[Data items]
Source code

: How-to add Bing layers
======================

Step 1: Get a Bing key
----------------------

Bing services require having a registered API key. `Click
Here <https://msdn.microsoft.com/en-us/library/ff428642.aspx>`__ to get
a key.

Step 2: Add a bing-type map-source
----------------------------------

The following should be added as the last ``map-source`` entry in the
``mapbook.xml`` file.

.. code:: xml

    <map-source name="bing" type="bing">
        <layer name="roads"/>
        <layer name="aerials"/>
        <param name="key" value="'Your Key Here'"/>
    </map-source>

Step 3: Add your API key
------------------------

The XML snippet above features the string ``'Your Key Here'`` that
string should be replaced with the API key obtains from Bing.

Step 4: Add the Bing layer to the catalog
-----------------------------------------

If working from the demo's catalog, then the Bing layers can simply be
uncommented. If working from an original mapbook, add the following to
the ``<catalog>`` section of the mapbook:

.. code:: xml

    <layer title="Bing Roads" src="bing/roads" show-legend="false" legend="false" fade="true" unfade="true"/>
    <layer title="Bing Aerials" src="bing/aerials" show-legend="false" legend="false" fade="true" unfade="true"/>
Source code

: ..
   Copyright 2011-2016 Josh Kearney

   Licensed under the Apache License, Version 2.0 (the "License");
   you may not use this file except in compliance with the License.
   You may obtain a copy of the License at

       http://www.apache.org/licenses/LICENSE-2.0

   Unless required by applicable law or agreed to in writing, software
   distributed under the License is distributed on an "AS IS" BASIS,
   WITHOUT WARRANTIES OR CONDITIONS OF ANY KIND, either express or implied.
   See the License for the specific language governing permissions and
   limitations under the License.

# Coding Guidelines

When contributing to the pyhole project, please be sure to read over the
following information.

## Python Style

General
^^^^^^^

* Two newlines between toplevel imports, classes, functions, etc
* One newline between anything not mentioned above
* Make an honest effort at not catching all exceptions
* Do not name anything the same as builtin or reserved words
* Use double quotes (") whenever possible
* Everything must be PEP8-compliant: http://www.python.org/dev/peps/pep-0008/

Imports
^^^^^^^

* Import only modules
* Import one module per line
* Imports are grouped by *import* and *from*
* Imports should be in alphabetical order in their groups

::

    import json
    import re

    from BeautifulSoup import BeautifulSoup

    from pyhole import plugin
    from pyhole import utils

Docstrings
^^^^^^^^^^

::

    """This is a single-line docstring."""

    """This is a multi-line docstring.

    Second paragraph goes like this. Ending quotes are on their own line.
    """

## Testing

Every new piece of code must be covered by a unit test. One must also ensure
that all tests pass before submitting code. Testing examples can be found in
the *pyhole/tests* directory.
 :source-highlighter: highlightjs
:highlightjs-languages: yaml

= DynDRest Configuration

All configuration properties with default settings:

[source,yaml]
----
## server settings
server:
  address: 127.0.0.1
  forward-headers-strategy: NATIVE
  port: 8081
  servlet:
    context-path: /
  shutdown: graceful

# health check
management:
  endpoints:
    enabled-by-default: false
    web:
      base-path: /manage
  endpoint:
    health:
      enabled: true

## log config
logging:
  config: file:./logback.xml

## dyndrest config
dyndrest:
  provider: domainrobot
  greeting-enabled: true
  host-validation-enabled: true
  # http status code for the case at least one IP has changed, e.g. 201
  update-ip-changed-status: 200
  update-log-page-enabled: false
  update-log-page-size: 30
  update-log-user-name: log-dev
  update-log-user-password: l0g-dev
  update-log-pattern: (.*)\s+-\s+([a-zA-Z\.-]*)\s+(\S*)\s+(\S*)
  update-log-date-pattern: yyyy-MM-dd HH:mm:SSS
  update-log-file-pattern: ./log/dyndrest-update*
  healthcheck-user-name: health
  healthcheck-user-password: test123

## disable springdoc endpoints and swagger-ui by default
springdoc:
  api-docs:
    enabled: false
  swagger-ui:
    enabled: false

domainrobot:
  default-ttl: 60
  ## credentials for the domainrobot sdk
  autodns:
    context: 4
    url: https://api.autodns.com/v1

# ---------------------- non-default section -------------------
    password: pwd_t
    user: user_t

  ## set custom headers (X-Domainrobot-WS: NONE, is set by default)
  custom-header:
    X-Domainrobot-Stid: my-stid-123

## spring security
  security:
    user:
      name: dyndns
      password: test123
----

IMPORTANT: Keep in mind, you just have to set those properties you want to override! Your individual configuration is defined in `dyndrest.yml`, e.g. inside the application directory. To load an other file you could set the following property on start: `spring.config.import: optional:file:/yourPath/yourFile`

__Assignment__
Write the data above out again in full, with every word as given.

__Reply to the exercise__
Source code

: How-to add Bing layers
======================

Step 1: Get a Bing key
----------------------

Bing services require having a registered API key. `Click
Here <https://msdn.microsoft.com/en-us/library/ff428642.aspx>`__ to get
a key.

Step 2: Add a bing-type map-source
----------------------------------

The following should be added as the last ``map-source`` entry in the
``mapbook.xml`` file.

.. code:: xml

    <map-source name="bing" type="bing">
        <layer name="roads"/>
        <layer name="aerials"/>
        <param name="key" value="'Your Key Here'"/>
    </map-source>

Step 3: Add your API key
------------------------

The XML snippet above features the string ``'Your Key Here'`` that
string should be replaced with the API key obtains from Bing.

Step 4: Add the Bing layer to the catalog
-----------------------------------------

If working from the demo's catalog, then the Bing layers can simply be
uncommented. If working from an original mapbook, add the following to
the ``<catalog>`` section of the mapbook:

.. code:: xml

    <layer title="Bing Roads" src="bing/roads" show-legend="false" legend="false" fade="true" unfade="true"/>
    <layer title="Bing Aerials" src="bing/aerials" show-legend="false" legend="false" fade="true" unfade="true"/>
Source code

: ..
   Copyright 2011-2016 Josh Kearney

   Licensed under the Apache License, Version 2.0 (the "License");
   you may not use this file except in compliance with the License.
   You may obtain a copy of the License at

       http://www.apache.org/licenses/LICENSE-2.0

   Unless required by applicable law or agreed to in writing, software
   distributed under the License is distributed on an "AS IS" BASIS,
   WITHOUT WARRANTIES OR CONDITIONS OF ANY KIND, either express or implied.
   See the License for the specific language governing permissions and
   limitations under the License.

# Coding Guidelines

When contributing to the pyhole project, please be sure to read over the
following information.

## Python Style

General
^^^^^^^

* Two newlines between toplevel imports, classes, functions, etc
* One newline between anything not mentioned above
* Make an honest effort at not catching all exceptions
* Do not name anything the same as builtin or reserved words
* Use double quotes (") whenever possible
* Everything must be PEP8-compliant: http://www.python.org/dev/peps/pep-0008/

Imports
^^^^^^^

* Import only modules
* Import one module per line
* Imports are grouped by *import* and *from*
* Imports should be in alphabetical order in their groups

::

    import json
    import re

    from BeautifulSoup import BeautifulSoup

    from pyhole import plugin
    from pyhole import utils

Docstrings
^^^^^^^^^^

::

    """This is a single-line docstring."""

    """This is a multi-line docstring.

    Second paragraph goes like this. Ending quotes are on their own line.
    """

## Testing

Every new piece of code must be covered by a unit test. One must also ensure
that all tests pass before submitting code. Testing examples can be found in
the *pyhole/tests* directory.
 :source-highlighter: highlightjs
:highlightjs-languages: yaml

= DynDRest Configuration

All configuration properties with default settings:

[source,yaml]
----
## server settings
server:
  address: 127.0.0.1
  forward-headers-strategy: NATIVE
  port: 8081
  servlet:
    context-path: /
  shutdown: graceful

# health check
management:
  endpoints:
    enabled-by-default: false
    web:
      base-path: /manage
  endpoint:
    health:
      enabled: true

## log config
logging:
  config: file:./logback.xml

## dyndrest config
dyndrest:
  provider: domainrobot
  greeting-enabled: true
  host-validation-enabled: true
  # http status code for the case at least one IP has changed, e.g. 201
  update-ip-changed-status: 200
  update-log-page-enabled: false
  update-log-page-size: 30
  update-log-user-name: log-dev
  update-log-user-password: l0g-dev
  update-log-pattern: (.*)\s+-\s+([a-zA-Z\.-]*)\s+(\S*)\s+(\S*)
  update-log-date-pattern: yyyy-MM-dd HH:mm:SSS
  update-log-file-pattern: ./log/dyndrest-update*
  healthcheck-user-name: health
  healthcheck-user-password: test123

## disable springdoc endpoints and swagger-ui by default
springdoc:
  api-docs:
    enabled: false
  swagger-ui:
    enabled: false

domainrobot:
  default-ttl: 60
  ## credentials for the domainrobot sdk
  autodns:
    context: 4
    url: https://api.autodns.com/v1

# ---------------------- non-default section -------------------
    password: pwd_t
    user: user_t

  ## set custom headers (X-Domainrobot-WS: NONE, is set by default)
  custom-header:
    X-Domainrobot-Stid: my-stid-123

## spring security
  security:
    user:
      name: dyndns
      password: test123
----

IMPORTANT: Keep in mind, you just have to set those properties you want to override! Your individual configuration is defined in `dyndrest.yml`, e.g. inside the application directory. To load an other file you could set the following property on start: `spring.config.import: optional:file:/yourPath/yourFile`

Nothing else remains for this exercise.